Dieses neue Deck wurde dann jedenfalls wieder nach der schon erfolgreich exerzierten Methode beplankt.
Und hier mal den Vergleich altes und neues Deck - unglaublich, was da für ein Fehler im Bauplan steckt - und ich habe da extra nochmal gründlich nachgemessen, ob der Fehler nicht doch bei mir lag.

 

Die nächsten Gedanken muss ich mir dann zum Dollbord machen. Im Bauplan heißt es dazu lapidar: Die Oberkante der letzten Planke wird durch Einleimen einer 1,5 x 2 mm-Leiste verstärkt – dadurch entsteht das Dollbord. Aha! Was ich mir aufgehoben habe, sind die Kartonreste vom Ausschneiden des letzten Spantes, dadurch habe ich auf jeden Fall erstmal die passgenaue Oberkante. Was ich damit wie mache, weiß ich auch noch nicht. Vorder- und Achtersteven bedürfen auch noch einer Verschönerung, es ist mir nicht gelungen, die Planken-Enden so hinzubekommen, dass sie fein ausgerichtet eine einheitliche Linie ergeben.

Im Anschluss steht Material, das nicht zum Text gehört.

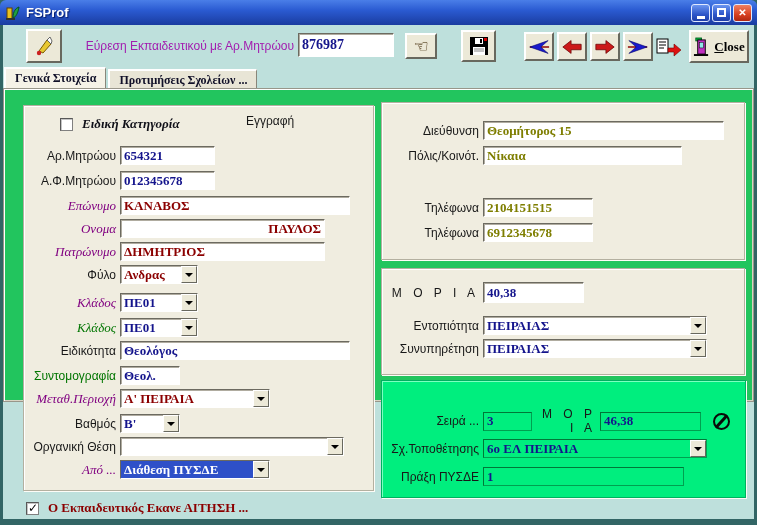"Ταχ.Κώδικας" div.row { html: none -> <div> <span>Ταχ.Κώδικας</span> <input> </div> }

Nun noch einmal zum Rumpf. Die weißen Schnittkanten der Planken mussten auch irgendwie wegkommen, und auch dafür nahm ich Revellfarbe. Blöd, dass immer wieder etwas Farbe auf die Oberflächen kam. Ich versuchte, die schnell mit Revell-Verdünnung wegzuwischen - und das war genial! Die Verdünnung verteilte die Farbe gleichmäßig, nahm der Folie etwas von ihrem Glanz und ließ so die Oberfläche ein wenig natürlicher, eben holzartiger aussehen - Bild 1 das vorher-Foto; auf Bild 2 sieht man die Veränderung gut an der rechten Schiffsseite.

 

Dann wurde das neue Deck eingeklebt - jepp, so soll es aussehen!

 

Dann habe ich mir Gedanken wegen der Ruder gemacht. Die sollte man ja auch irgendwie aus Holz bauen, aber ich wollte ja weiter beim Karton bleiben, und ich wollte keine flachen Pappstreifen. Also fertigte ich mir vom Bauplan eine Schablone eines Riemens und schnitt danach mit etwas Zugabe 28 gleiche Teile aus. Dann wurde jeweils ein Zahnstocher genommen und der Karton da drumgewickelt - sieht man hier gut auf den Bildern.

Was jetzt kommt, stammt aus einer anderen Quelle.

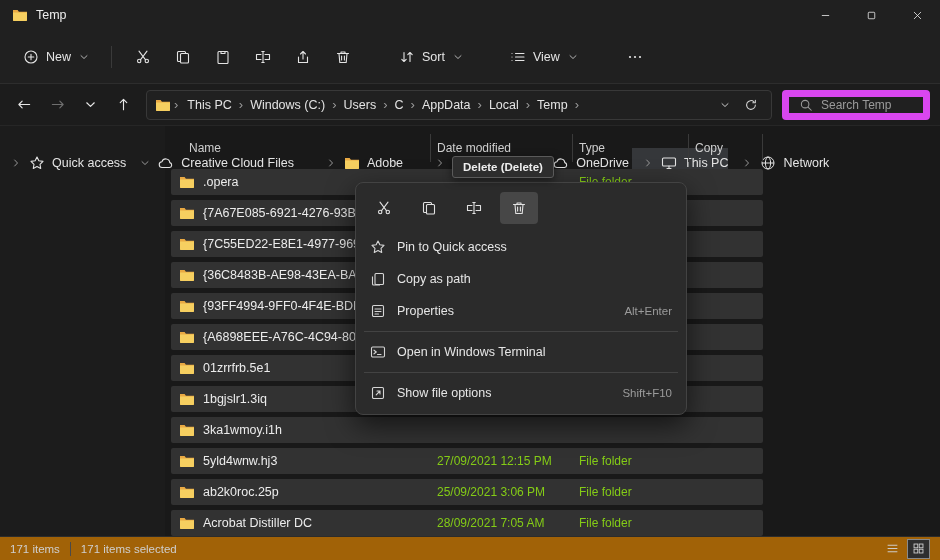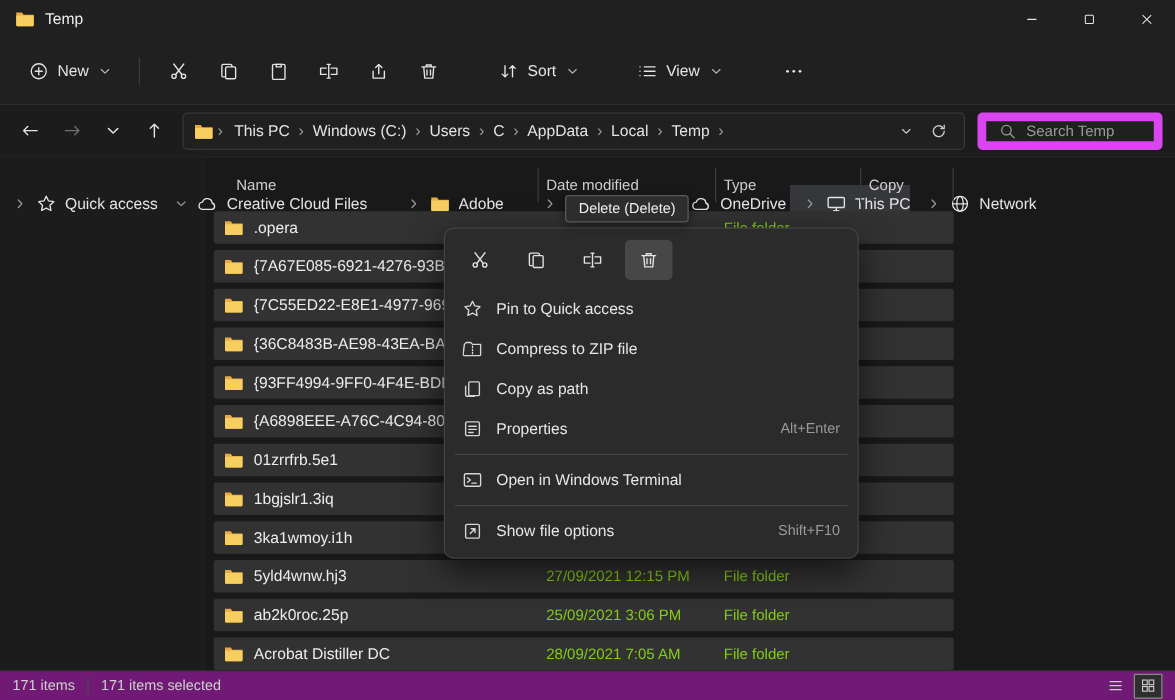"Delete (Delete)" .tooltip { font-weight: none -> bold }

Und nachdem der erste Riemen so gut gelungen war, waren dann auch schnell die restlichen fertig.

 

Tja, und das war's dann auch.

Hier war Schluss, irgendwie war die Motivation dahin, das ganze hat mich nicht mehr zufrieden gestimmt. Außerdem hatte ich zu der Zeit die Papegojan von Shipyard bestellt, und kaum war die da, hatte ich keinen Blick mehr für das Wikingerschiff. Und nach der Papegojan kam die Mercury, an der ich wohl noch etliche Zeit zu bauen habe, und dann liegt da ja schon der nächste Bausatz (russische Brigg Olymp)...
Aber wer weiß, vielleicht, vielleicht...

 

Ich würde heute ganz, ganz viel ganz anders machen. So zum Beispiel käme diese Folie nicht wieder zum Einsatz; da würde ich es dann doch mal mit Furnierstreifen probieren - nur um mal ein Beispiel zu nennen.

Auf jeden Fall gehört das Wikingerschiff mit zu meinen kartonalen Werken und soll daher hier auch gezeigt werden.